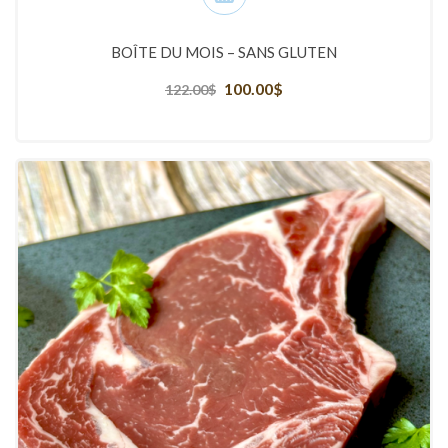
BOÎTE DU MOIS – SANS GLUTEN
Le
100.00
$
Le
122.00
$
prix
prix
initial
actuel
était :
est :
122.00$.
100.00$.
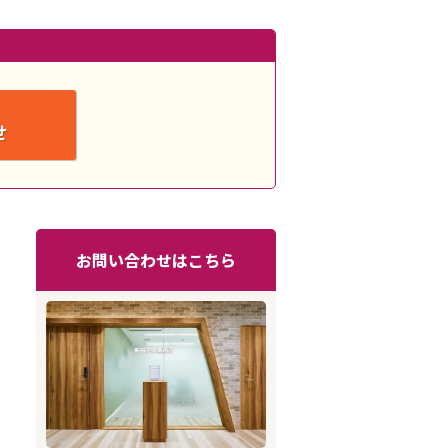
せ
お問い合わせはこちら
◇ ◇ ◇ ◇ ◇
- _What to work on_:
Output every line of text from the items above as a JSON list of strings, one string per line, with blank lines omitted. Leave the pictures out of the list.

- _Answer_:
[
  "BOÎTE DU MOIS – SANS GLUTEN",
  "Le",
  "100.00",
  "$",
  "Le",
  "122.00",
  "$",
  "prix",
  "prix",
  "initial",
  "actuel",
  "était :",
  "est :",
  "122.00$.",
  "100.00$.",
  "せ",
  "お問い合わせはこちら"
]